The day before the Emperor Napoleon left Paris for the campaign of Waterloo, Hortense carried her boys to the Tuileries to take leave of him. Little Louis Napoleon contrived to run alone to his uncle’s cabinet, where he was closeted with Marshal Soult. As soon as the boy saw the emotion in the emperor’s face, he ran up to him, and burying his head in his lap, sobbed out: “Our governess says you are going to the wars,—don’t go; don’t go, Uncle.” “And why not, Louis? I shall soon come back.” “Oh, Uncle, those wicked allies will kill you! Let me go with you.” The emperor took the boy upon his knee and kissed him. Then, turning to Soult, who was moved by the little scene, he said, “Here, Marshal, kiss him; he will have a tender heart and a lofty spirit; he is perhaps the hope of my race.”

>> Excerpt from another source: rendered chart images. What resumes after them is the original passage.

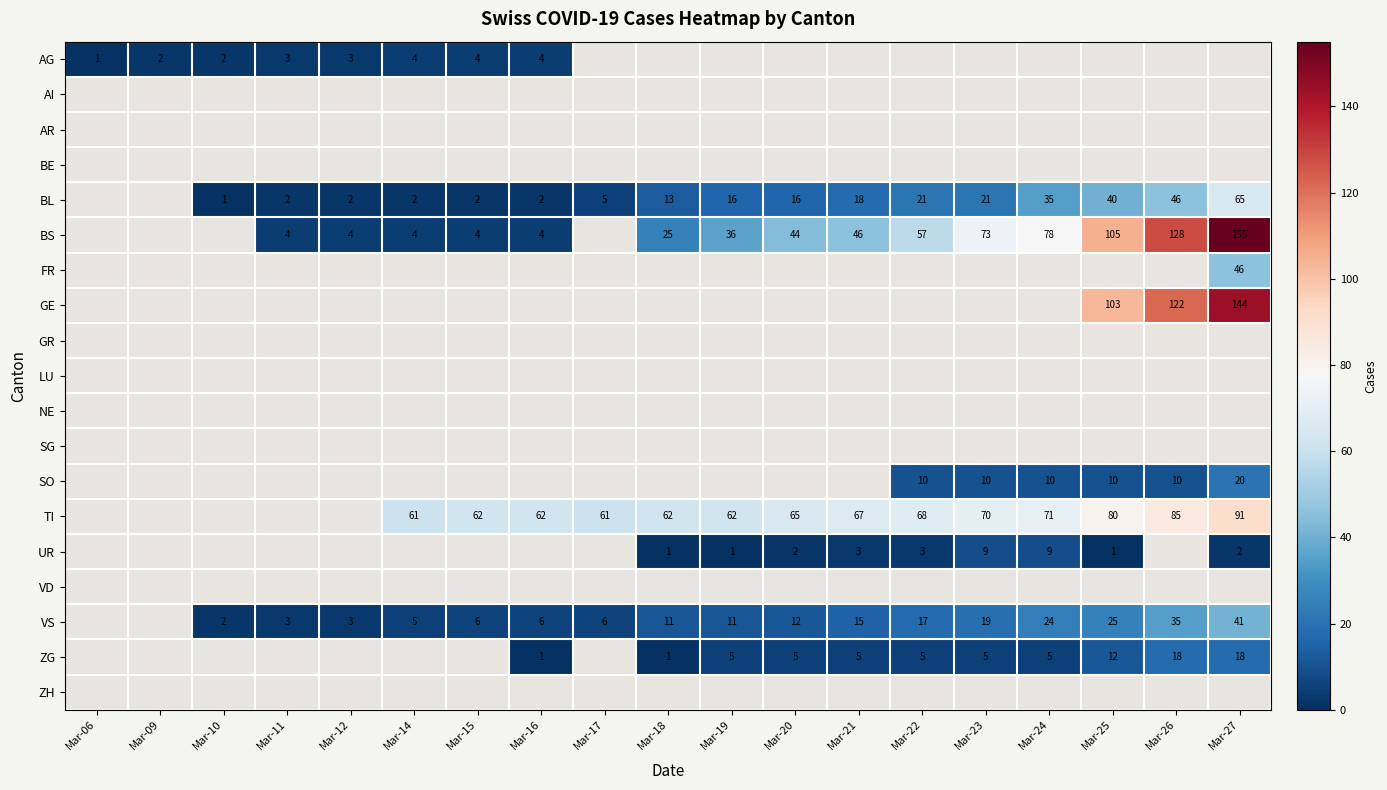

What is the difference between the TI values at Mar-15 and Mar-27?

29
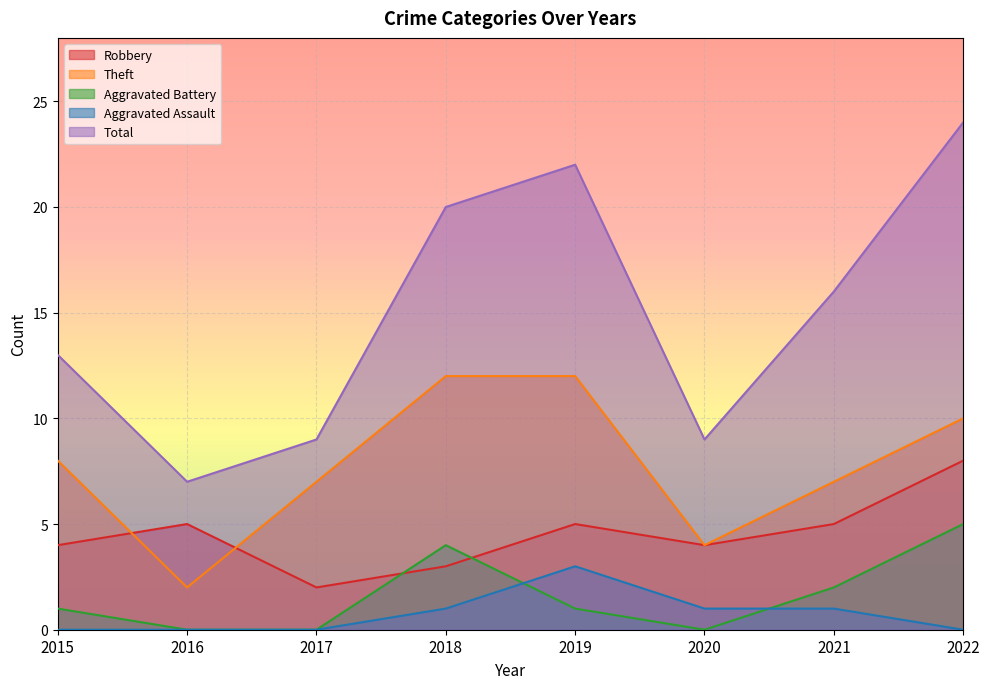

What is the value of the Robbery point at the 3rd from the left?

2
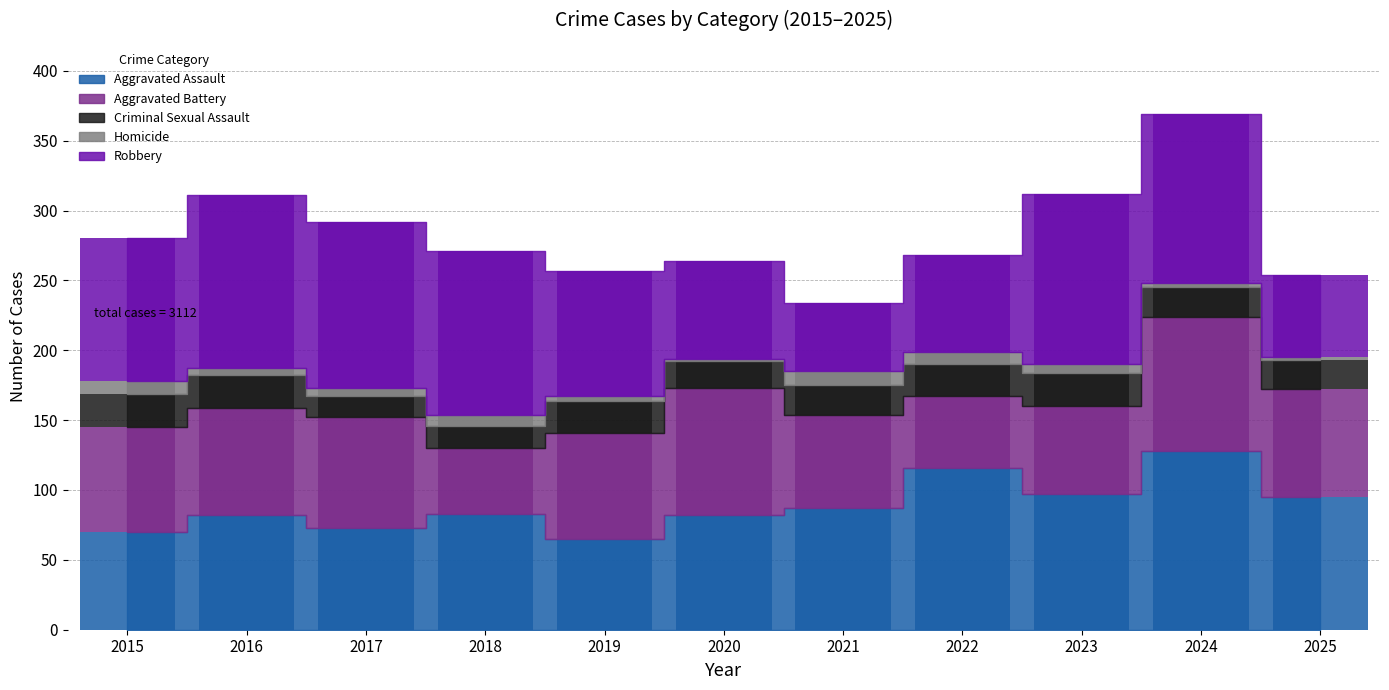

Rank the categories by Aggravated Battery value from highest to lowest.

2024, 2020, 2017, 2016, 2025, 2019, 2015, 2021, 2023, 2022, 2018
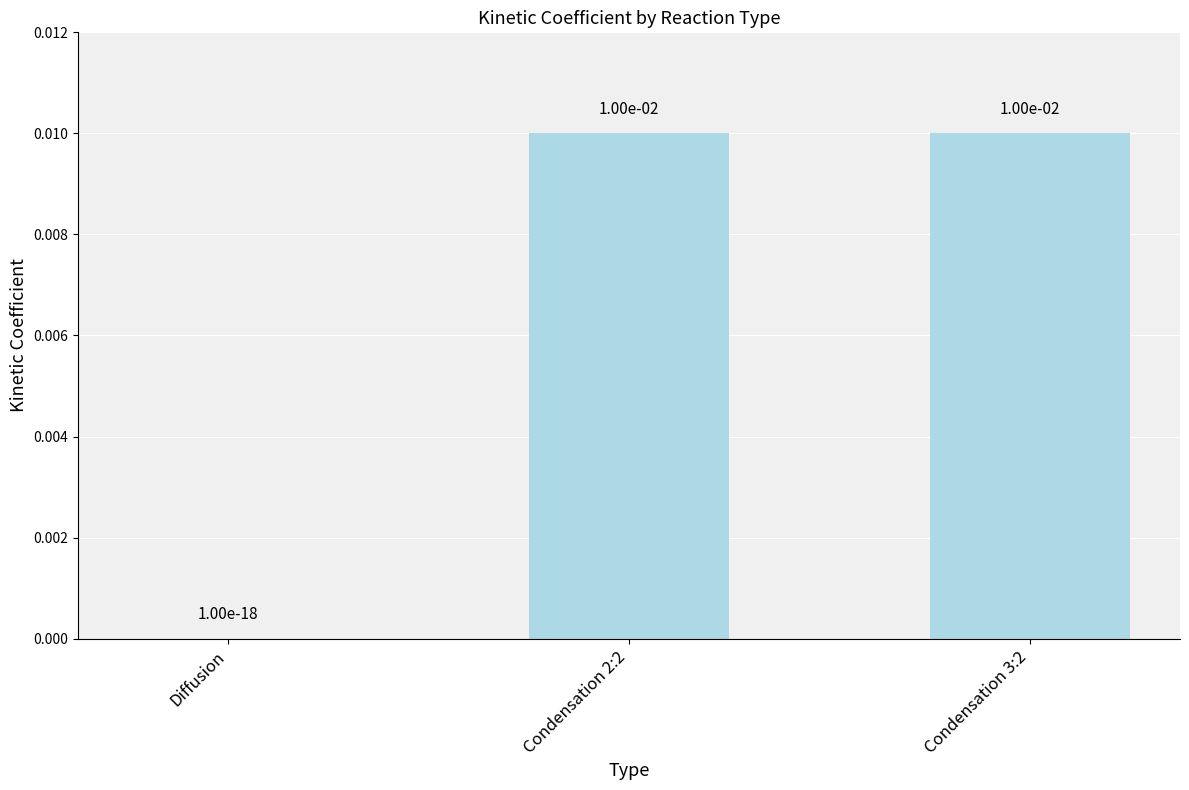

Which has a higher value, Condensation 2:2 or Diffusion?

Condensation 2:2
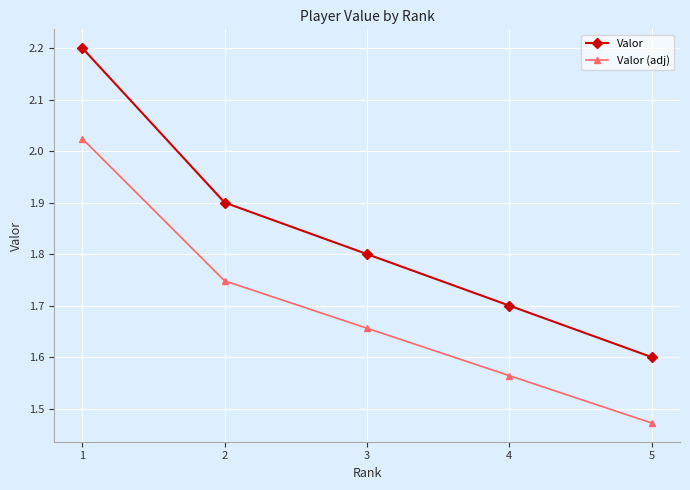

What is the difference between the Valor values at 3 and 2?

0.1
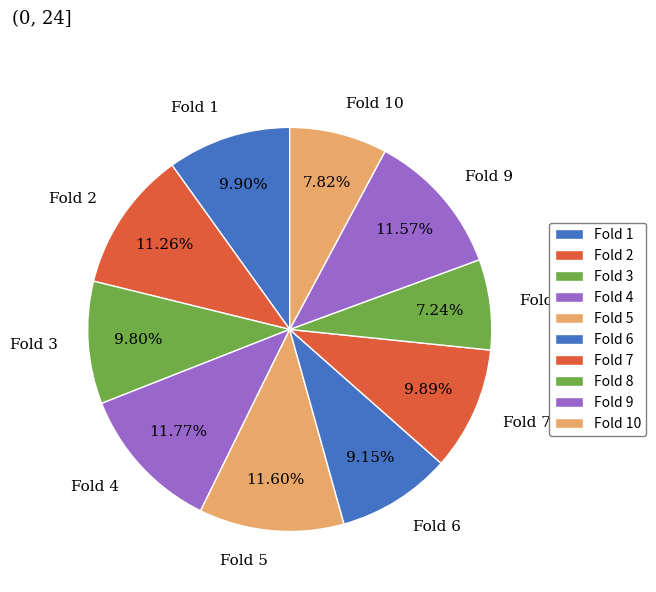

The Fold 6 slice represents 9% of the pie. True or false?

True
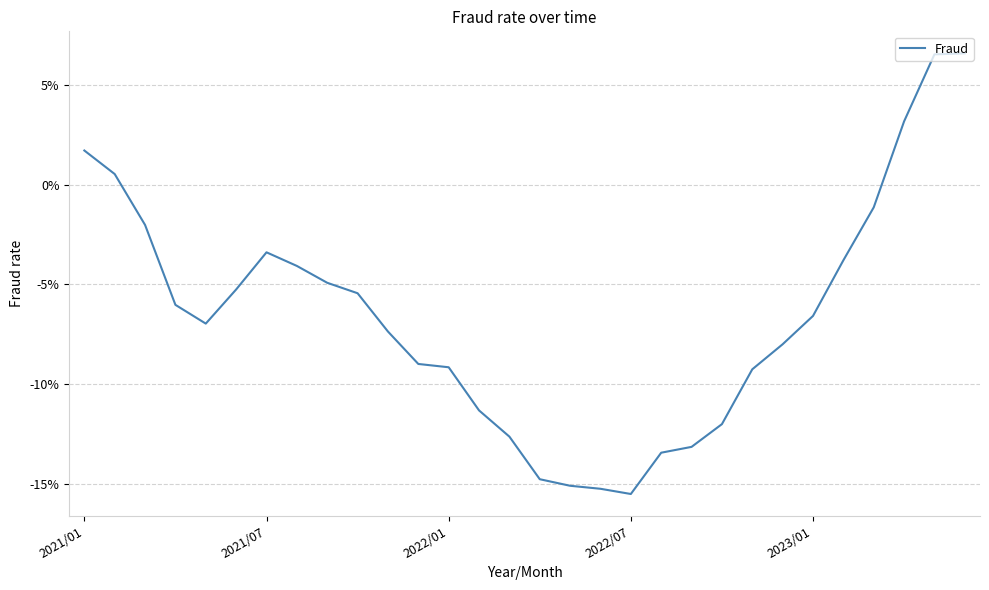

Rank the categories by value from highest to lowest.

29, 28, 27, 2021/01, 2021/07, 26, 2022/01, 6, 25, 7, 8, 5, 9, 2022/07, 24, 2023/01, 10, 23, 11, 12, 22, 13, 21, 14, 20, 19, 15, 16, 17, 18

After Waterloo, the emperor, who passed one night in Paris, kissed the children at the last moment, with his foot upon the step of the carriage that was to carry him the first stage of his journey to St. Helena.
After this, Hortense and her boys were not allowed to live in France. Protected by an aide-de-camp of Prince Schwartzenberg, they reached Lake Constance, on the farthest limits of Switzerland. There, after a while, Queen Hortense converted a gloomy old country seat into a refined and beautiful home. A great trial, however, awaited her. King Louis demanded the custody of their eldest son, and little Napoleon was taken from his mother, leaving her only Louis. Louis had always been a “mother’s boy,” frail in health, thoughtful, grave, loving, and full of sentiment.
Hortense’s life at Arenenberg was varied in the winter by visits to Rome. Her husband lived in Florence, and they corresponded about their boys. But though they met once again in after years, they were husband and wife no more. Indeed, charming as Hortense was to all the circle that surrounded her, tender as a mother, and devoted as a friend, her conduct as a wife was not free from reproach. She was a coquette by nature, and it is undeniable that more than one man claimed to have been her lover.
After a while her son Louis went for four years to college at Heidelberg. Mother and son never forget the possibilities that might lie before them. When the Italian revolution broke out, in 1832, Hortense went to Rome, both her sons being at that time in Florence with their father. Although the elder was newly married to his cousin, the daughter of King Joseph, both he and Louis were full of restlessness, and caught the revolutionary fervor. They contrived to escape from their father’s house and to join the insurgents, to the great displeasure of both father and mother; but they were fired by enthusiasm for Italian liberty, and took the oaths as Carbonari.